My husband is out w/friends & I’m at home w/the kids. I’m going to sprinkle Legos under the covers on his side of the bed.
I let a girl go through my phone recently so a colonoscopy really doesn’t scare me anymore
Me: what do you get when you cross a bear with a shark
My Dog: bark
Me: wait henry don’t give it away
[crowd surfs up to the lead singer] can u skip the new album stuff
Me as a kid: when I’m an adult I’m gonna stay up all night and eat whatever I want
Me as an adult: If I don’t finish this glass of water and get to bed by 9 I will die
getting my head stuck in the armhole of a mensa shirt
Me: What would it take for you to get into the same water tank with a giant phantom jellyfish?
Her: A lot. I’m pretty spineless when it comes to such things.
Friend: What’s with all the extra guests?
Me: You told me to bring the Cranberries.
*Linger starts to play*
[dinner]
HER: lose the spear
ME: but you said we having wild rice
Me: I need a simple, easy hobby to relax and clear my mind
Also me: I will teach myself metalworking techniques from the Middle Ages
KID: *finds Santa suit in my closet* See, I knew he wasn’t real.
ME: *nervously remembering shooting Santa off my roof the year before when I thought he was a burglar* Haha. Yeah.
ok wow… unfollowing now. was a big fan of their music but i was not aware they were using it to lure sailors to a watery grave by dashing their ships against the rocky coast of their island
Doc: How’d you get these scars all over your legs?
Me: Dorito crumbs in the bed.
Salesperson: Hi ma’am can I help you?
Me: Yes, I am looking for a kitchen table.
Salesperson: Ok, but why are there 4 baskets of laundry behind you?
Me: I have to make sure my laundry fits on it before I buy the table.

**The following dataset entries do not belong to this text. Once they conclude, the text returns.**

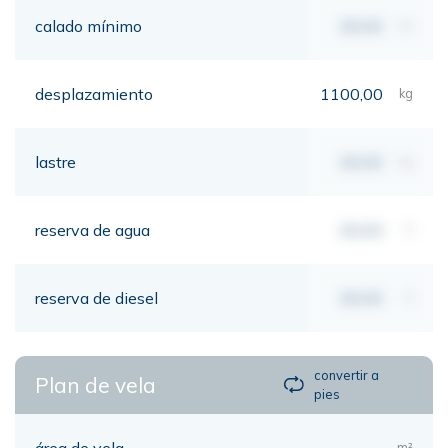
calado mínimo
00,00
mt
desplazamiento
1100,00
kg
lastre
00,00
kg
reserva de agua
00,00
lt
reserva de diesel
00,00
lt
convertir a
Plan de vela
pies
área de vela
m²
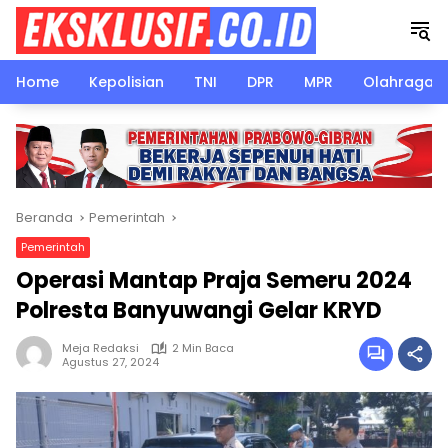
Langsung
ke
konten
Home
Kepolisian
TNI
DPR
MPR
Olahraga
Beranda
Pemerintah
Pemerintah
Operasi Mantap Praja Semeru 2024
Polresta Banyuwangi Gelar KRYD
Meja Redaksi
2 Min Baca
Agustus 27, 2024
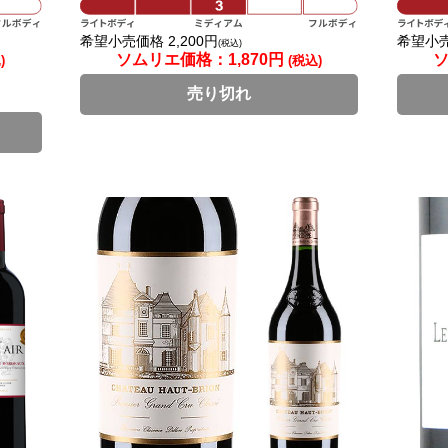
希望小売価格 2,200円
希望小売
(税込)
ソムリエ価格：
1,870円
)
(税込)
売り切れ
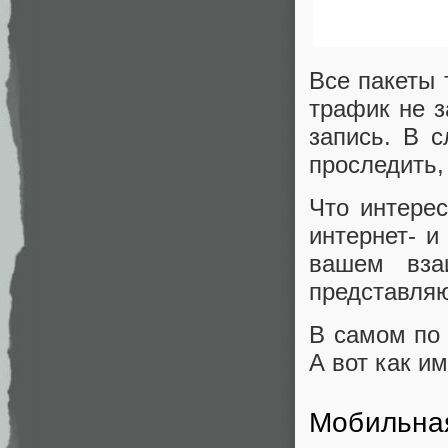
Все пакеты 
трафик не з
запись. В 
проследить,
Что интере
интернет- 
вашем вза
представляю
В самом по 
А вот как и
Мобильна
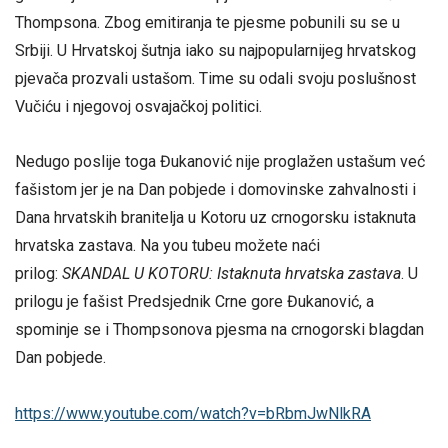
Thompsona. Zbog emitiranja te pjesme pobunili su se u
Srbiji. U Hrvatskoj šutnja iako su najpopularnijeg hrvatskog
pjevača prozvali ustašom. Time su odali svoju poslušnost
Vučiću i njegovoj osvajačkoj politici.
Nedugo poslije toga Đukanović nije proglažen ustašum već
fašistom jer je na Dan pobjede i domovinske zahvalnosti i
Dana hrvatskih branitelja u Kotoru uz crnogorsku istaknuta
hrvatska zastava. Na you tubeu možete naći
prilog:
SKANDAL U KOTORU: Istaknuta hrvatska zastava
. U
prilogu je fašist Predsjednik Crne gore Đukanović, a
spominje se i Thompsonova pjesma na crnogorski blagdan
Dan pobjede.
https://www.youtube.com/watch?v=bRbmJwNlkRA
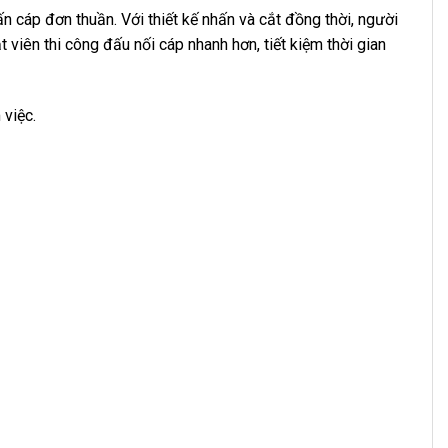
 cáp đơn thuần. Với thiết kế nhấn và cắt đồng thời, người
t viên thi công đấu nối cáp nhanh hơn, tiết kiệm thời gian
 việc.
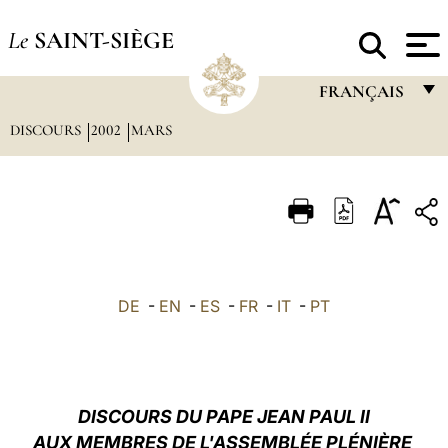
Le
SAINT-SIÈGE
FRANÇAIS
DISCOURS
2002
MARS
FRANÇAIS
ENGLISH
ITALIANO
PORTUGUÊS
ESPAÑOL
DE
-
EN
-
ES
-
FR
-
IT
-
PT
DEUTSCH
POLSKI
العربيّة
DISCOURS DU PAPE JEAN PAUL II
AUX MEMBRES DE L'ASSEMBLÉE PLÉNIÈRE
中文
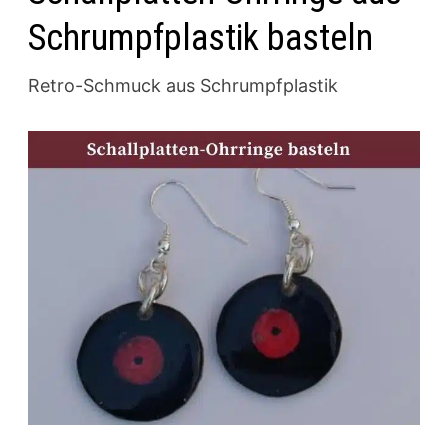
Schrumpfplastik basteln
Retro-Schmuck aus Schrumpfplastik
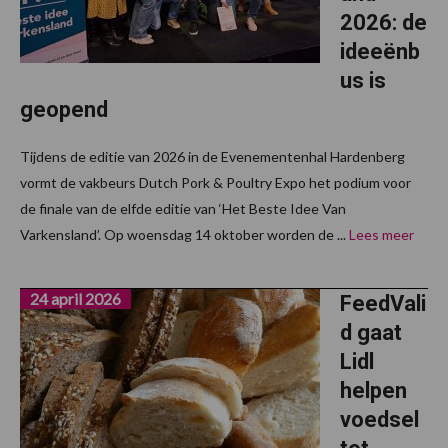
2026: de
ideeënb
us is
geopend
Tijdens de editie van 2026 in de Evenementenhal Hardenberg
vormt de vakbeurs Dutch Pork & Poultry Expo het podium voor
de finale van de elfde editie van ‘Het Beste Idee Van
Varkensland’. Op woensdag 14 oktober worden de ...
Lees meer
24 april 2026
FeedVali
d gaat
Lidl
helpen
voedsel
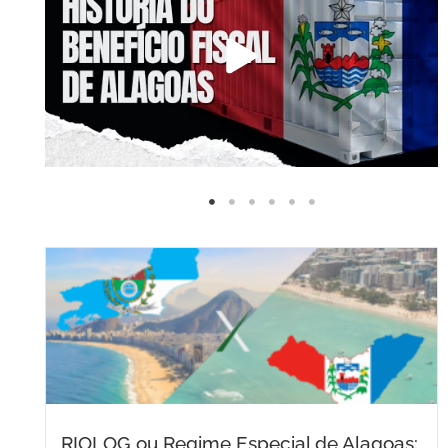
RIOLOG ou Regime Especial de Alagoas:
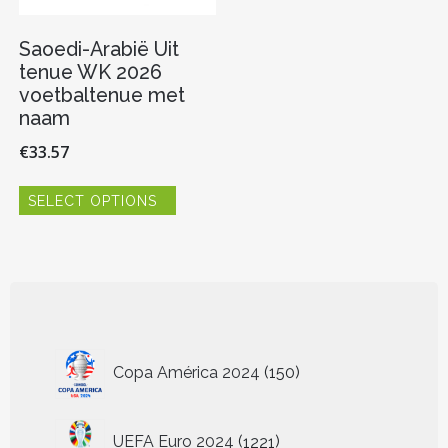
Saoedi-Arabië Uit
tenue WK 2026
voetbaltenue met
naam
€
33.57
Dit
SELECT OPTIONS
product
heeft
meerdere
variaties.
Deze
optie
kan
gekozen
150
worden
Copa América 2024
150
producten
op
de
1221
productpagina
UEFA Euro 2024
1221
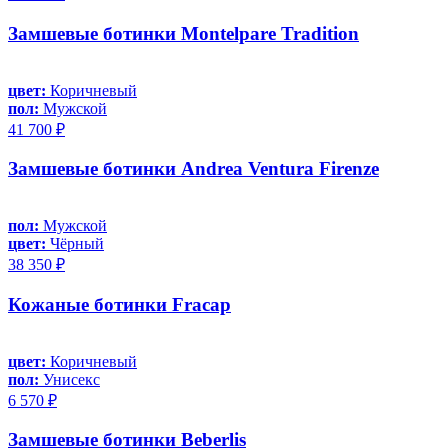
Замшевые ботинки Montelpare Tradition
цвет:
Коричневый
пол:
Мужской
41 700 ₽
Замшевые ботинки Andrea Ventura Firenze
пол:
Мужской
цвет:
Чёрный
38 350 ₽
Кожаные ботинки Fracap
цвет:
Коричневый
пол:
Унисекс
6 570 ₽
Замшевые ботинки Beberlis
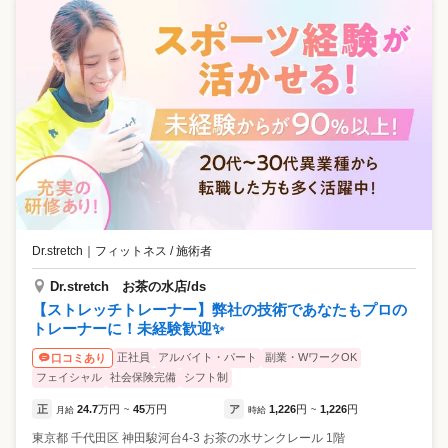
Dr.stretch
｜
フィットネス / 施術者
Dr.stretch お茶の水店/ds
【ストレッチトレーナー】弊社の技術であなたもプロの
トレーナーに！未経験歓迎✨
正社員
アルバイト・パート
副業・WワークOK
口コミあり
フェイシャル
社会保険完備
シフト制
正
24.7
万円
45
万円
ア
1,226
円
1,226
円
月給
~
時給
~
東京都
千代田区
神田駿河台4-3 お茶の水サンクレール 1階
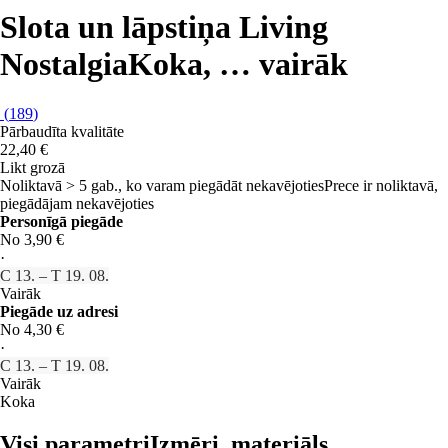
Slota un lāpstiņa Living
Nostalgia
Koka
, …
vairāk
(
189
)
Pārbaudīta kvalitāte
22,40 €
Likt grozā
Noliktavā > 5 gab., ko varam piegādāt nekavējoties
Prece ir noliktavā,
piegādājam nekavējoties
Personīgā piegāde
No 3,90 €
·
C 13. – T 19. 08.
Vairāk
Piegāde uz adresi
No 4,30 €
·
C 13. – T 19. 08.
Vairāk
Koka
Visi parametri
Izmēri, materiāls…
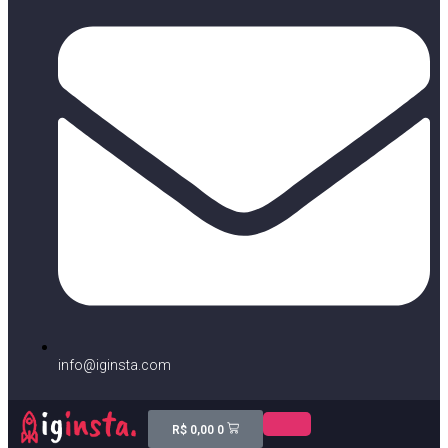
info@iginsta.com
R$
0,00
0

Duh.
9: I want a little personal drone that I can fly in.
Me: That would be a plane.
9: No like a drone with the blades on top that I can get in.
Me: So, a helicopter then.
9: No no small like a drone.
Me: …..
When someone’s ignoring me I like to break into their house at night and steal all their shoes.
We’ll see how busy you are tomorrow.
“You’re not like the other girls.”
“Yeah, that’s pretty much how this works. We’re literally all different ones.”